Note: Since Quantum Devices are inherently non-deterministic, you will probably obtained different samples if you run this on a Quantum Device instead of loading the dataset.
dataset_example: ProcessedData = processed_dataset[53]
print(f"""Total number of samples: {len(processed_dataset)}
- Example state_dict {dataset_example.state_dict}""")
dataset_example.draw_register()
dataset_example.draw_pulse()
display()
Total number of samples: 400 - Example state_dict {'000': 44, '001': 385, '010': 85, '100': 418, '101': 68}
4). Extract QEK Features for Machine-Learning
What we have seen so far covers the use of a Quantum Device to extract features. Now we will utilize the execution result to create the QEK Kernel.
Introduction
This tutorial uses scikit-learn for common machine learning tasks, but the concepts would work with any other machine learning framework as well.
- First we will split the dataset into train and test datasets
- Secondly, we will initialize and
fit
the QEK Kernel.
From the state dictionary, we derive as machine-learning feature the distribution of excitation. We'll use this in the next parts to define our kernel.
from sklearn.model_selection import train_test_split
# Prepare features (X) and targets (y)
X = [data for data in processed_dataset]
y = [data.target for data in processed_dataset]
# Split data into training and testing sets
X_train, X_test, y_train, y_test = train_test_split(X, y, stratify = y, test_size=0.2, random_state=42)
print(f'Size of the training quantum compatible dataset = {len(X_train)}')

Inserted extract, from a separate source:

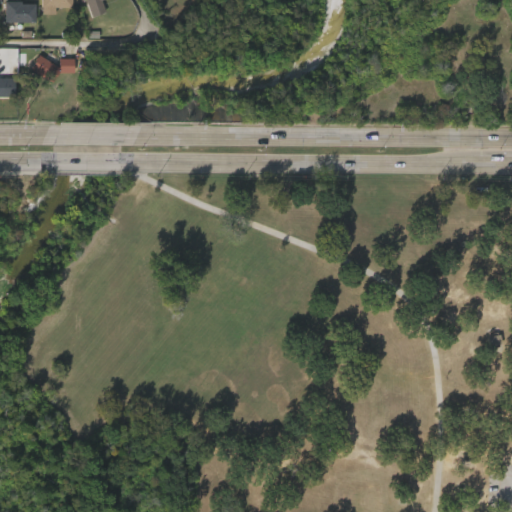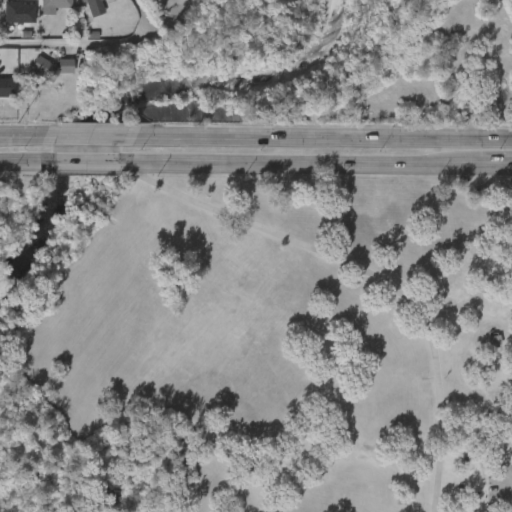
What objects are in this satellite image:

print(f'Size of the testing quantum compatible dataset = {len(X_test)}')
Size of the training quantum compatible dataset = 320 Size of the testing quantum compatible dataset = 80
X_train[53].draw_excitation()
The Quantum Evolution Kernel computes a similarity score between two graphs based on quantum-inspired measures. It is designed to work with graph-structured data.
from qek.kernel import QuantumEvolutionKernel as QEK
# Initialize the Quantum Evolution Kernel with a parameter mu
kernel = QEK(mu=0.5)
# Fit
kernel.fit(X_train)
# Transform
K_train = kernel.transform(X_train)
K_test = kernel.transform(X_test)
print(f"Training Kernel Matrix Shape: {K_train.shape}")

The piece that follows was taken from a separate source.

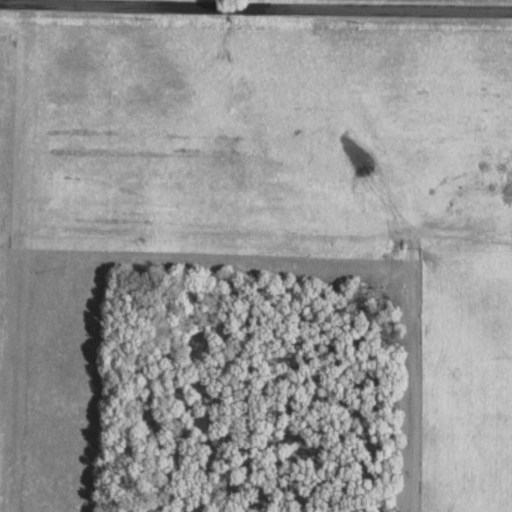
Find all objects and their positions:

print(f"Testing Kernel Matrix Shape: {K_test.shape}")
Training Kernel Matrix Shape: (320, 320) Testing Kernel Matrix Shape: (80, 320)

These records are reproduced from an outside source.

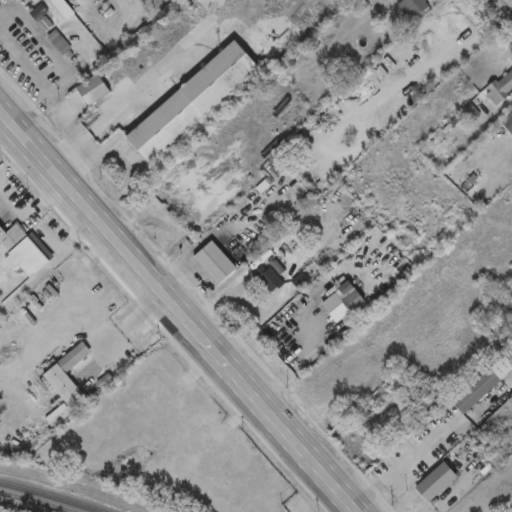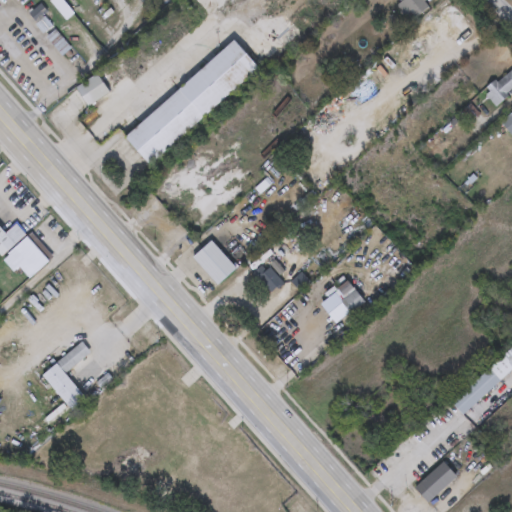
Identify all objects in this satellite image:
road: (508, 4)
building: (415, 7)
building: (415, 7)
building: (61, 8)
building: (62, 9)
building: (39, 19)
building: (40, 19)
road: (64, 72)
building: (474, 75)
building: (474, 75)
building: (501, 89)
building: (501, 90)
building: (93, 91)
building: (93, 91)
building: (192, 103)
building: (193, 104)
building: (508, 124)
building: (508, 124)
road: (70, 150)
building: (401, 188)
building: (401, 188)
building: (20, 252)
building: (20, 253)
road: (47, 264)
building: (215, 264)
building: (215, 265)
building: (351, 299)
building: (351, 299)
road: (177, 311)
road: (307, 358)
building: (66, 378)
building: (67, 379)
building: (484, 385)
building: (485, 385)
road: (490, 403)
road: (408, 460)
building: (436, 484)
building: (436, 484)
railway: (45, 497)
railway: (35, 502)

5) Train a Machine Learning Model
We will use an SVM (Support Vector Machine) to learn how to predict the toxicity of a molecule based on the precomputed kernel.
from sklearn.svm import SVC
# Define a SVC model with QuantumEvolutionKernel
qek_kernel = QEK(mu=0.5)
model = SVC(kernel=qek_kernel, random_state=42)
Training
This precomputed kernel will allow us to evaluate the algorithm QEK.
model.fit(X_train, y_train)
SVC(kernel=<qek.kernel.kernel.FastQEK object at 0x7f8dedf57df0>, random_state=42)In a Jupyter environment, please rerun this cell to show the HTML representation or trust the notebook.
On GitHub, the HTML representation is unable to render, please try loading this page with nbviewer.org.
SVC(kernel=<qek.kernel.kernel.FastQEK object at 0x7f8dedf57df0>, random_state=42)
<qek.kernel.kernel.FastQEK object at 0x7f8dedf57df0>
<qek.kernel.kernel.FastQEK object at 0x7f8dedf57df0>
Evaluation
We can use the trained model to make predictions on the test dataset
# Making predictions using the trained model and test data
y_pred = model.predict(X_test)
from sklearn.metrics import f1_score, balanced_accuracy_score
print("\nEvaluation Results:")
print(f"F1 Score: {f1_score(y_test, y_pred, average='weighted'):.2f}")
print(f"Balanced Accuracy: {balanced_accuracy_score(y_test, y_pred):.2f}")
Evaluation Results: F1 Score: 0.54 Balanced Accuracy: 0.54
As this was a synthetic dataset with random features, the accuracy is low. The model can also be tuned further, For extra details on a real dataset, please see the companion notebook for advanced ML steps.